Put every line of the listing below into a numbered list, leaving out any blank lines.

Records supplied |
━━━━━━━━━━━━━━━━

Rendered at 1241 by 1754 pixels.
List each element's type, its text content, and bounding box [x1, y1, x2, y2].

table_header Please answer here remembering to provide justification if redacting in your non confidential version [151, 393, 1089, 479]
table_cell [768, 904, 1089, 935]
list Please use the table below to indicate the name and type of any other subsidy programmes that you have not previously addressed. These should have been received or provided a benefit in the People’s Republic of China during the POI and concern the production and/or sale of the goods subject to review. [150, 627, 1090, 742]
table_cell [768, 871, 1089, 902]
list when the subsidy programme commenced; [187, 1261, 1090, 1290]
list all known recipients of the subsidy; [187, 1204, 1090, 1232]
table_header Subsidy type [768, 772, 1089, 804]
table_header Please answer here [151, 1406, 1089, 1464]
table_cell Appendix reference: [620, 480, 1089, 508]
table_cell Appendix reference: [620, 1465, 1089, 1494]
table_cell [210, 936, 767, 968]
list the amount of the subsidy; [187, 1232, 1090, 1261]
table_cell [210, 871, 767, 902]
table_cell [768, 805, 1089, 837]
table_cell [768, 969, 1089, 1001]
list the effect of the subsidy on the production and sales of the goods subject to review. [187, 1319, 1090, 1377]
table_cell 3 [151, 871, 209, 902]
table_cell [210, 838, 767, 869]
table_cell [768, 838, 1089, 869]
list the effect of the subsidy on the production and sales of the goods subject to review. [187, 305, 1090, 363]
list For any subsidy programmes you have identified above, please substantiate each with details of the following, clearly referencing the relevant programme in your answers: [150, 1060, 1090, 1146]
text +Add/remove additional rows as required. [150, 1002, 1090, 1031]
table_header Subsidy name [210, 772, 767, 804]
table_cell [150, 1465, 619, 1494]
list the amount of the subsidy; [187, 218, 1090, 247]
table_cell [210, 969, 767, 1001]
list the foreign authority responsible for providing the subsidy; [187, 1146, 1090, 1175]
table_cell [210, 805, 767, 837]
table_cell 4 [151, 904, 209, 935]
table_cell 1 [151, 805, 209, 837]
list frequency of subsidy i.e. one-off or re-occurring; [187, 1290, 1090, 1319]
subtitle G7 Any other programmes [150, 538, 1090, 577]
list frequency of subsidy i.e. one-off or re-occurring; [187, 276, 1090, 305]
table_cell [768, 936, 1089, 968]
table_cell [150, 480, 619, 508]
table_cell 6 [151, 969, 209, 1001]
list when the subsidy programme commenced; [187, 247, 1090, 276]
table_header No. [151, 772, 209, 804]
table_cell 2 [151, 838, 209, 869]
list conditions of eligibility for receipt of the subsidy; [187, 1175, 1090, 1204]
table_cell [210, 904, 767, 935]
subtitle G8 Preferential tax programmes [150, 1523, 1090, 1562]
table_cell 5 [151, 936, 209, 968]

━━━━━━━━━━━━━━━━

Solution to this task |
1. Rendered at 1241 by 1754 pixels.
2. List each element's type, its text content, and bounding box [x1, y1, x2, y2].
3. table_header Please answer here remembering to provide justification if redacting in your non confidential version [151, 393, 1089, 479]
4. table_cell [768, 904, 1089, 935]
5. list Please use the table below to indicate the name and type of any other subsidy programmes that you have not previously addressed. These should have been received or provided a benefit in the People’s Republic of China during the POI and concern the production and/or sale of the goods subject to review. [150, 627, 1090, 742]
6. table_cell [768, 871, 1089, 902]
7. list when the subsidy programme commenced; [187, 1261, 1090, 1290]
8. list all known recipients of the subsidy; [187, 1204, 1090, 1232]
9. table_header Subsidy type [768, 772, 1089, 804]
10. table_header Please answer here [151, 1406, 1089, 1464]
11. table_cell Appendix reference: [620, 480, 1089, 508]
12. table_cell Appendix reference: [620, 1465, 1089, 1494]
13. table_cell [210, 936, 767, 968]
14. list the amount of the subsidy; [187, 1232, 1090, 1261]
15. table_cell [210, 871, 767, 902]
16. table_cell [768, 805, 1089, 837]
17. table_cell [768, 969, 1089, 1001]
18. list the effect of the subsidy on the production and sales of the goods subject to review. [187, 1319, 1090, 1377]
19. table_cell 3 [151, 871, 209, 902]
20. table_cell [210, 838, 767, 869]
21. table_cell [768, 838, 1089, 869]
22. list the effect of the subsidy on the production and sales of the goods subject to review. [187, 305, 1090, 363]
23. list For any subsidy programmes you have identified above, please substantiate each with details of the following, clearly referencing the relevant programme in your answers: [150, 1060, 1090, 1146]
24. text +Add/remove additional rows as required. [150, 1002, 1090, 1031]
25. table_header Subsidy name [210, 772, 767, 804]
26. table_cell [150, 1465, 619, 1494]
27. list the amount of the subsidy; [187, 218, 1090, 247]
28. table_cell [210, 969, 767, 1001]
29. list the foreign authority responsible for providing the subsidy; [187, 1146, 1090, 1175]
30. table_cell [210, 805, 767, 837]
31. table_cell 4 [151, 904, 209, 935]
32. table_cell 1 [151, 805, 209, 837]
33. list frequency of subsidy i.e. one-off or re-occurring; [187, 1290, 1090, 1319]
34. subtitle G7 Any other programmes [150, 538, 1090, 577]
35. list frequency of subsidy i.e. one-off or re-occurring; [187, 276, 1090, 305]
36. table_cell [768, 936, 1089, 968]
37. table_cell [150, 480, 619, 508]
38. table_cell 6 [151, 969, 209, 1001]
39. list when the subsidy programme commenced; [187, 247, 1090, 276]
40. table_header No. [151, 772, 209, 804]
41. table_cell 2 [151, 838, 209, 869]
42. list conditions of eligibility for receipt of the subsidy; [187, 1175, 1090, 1204]
43. table_cell [210, 904, 767, 935]
44. subtitle G8 Preferential tax programmes [150, 1523, 1090, 1562]
45. table_cell 5 [151, 936, 209, 968]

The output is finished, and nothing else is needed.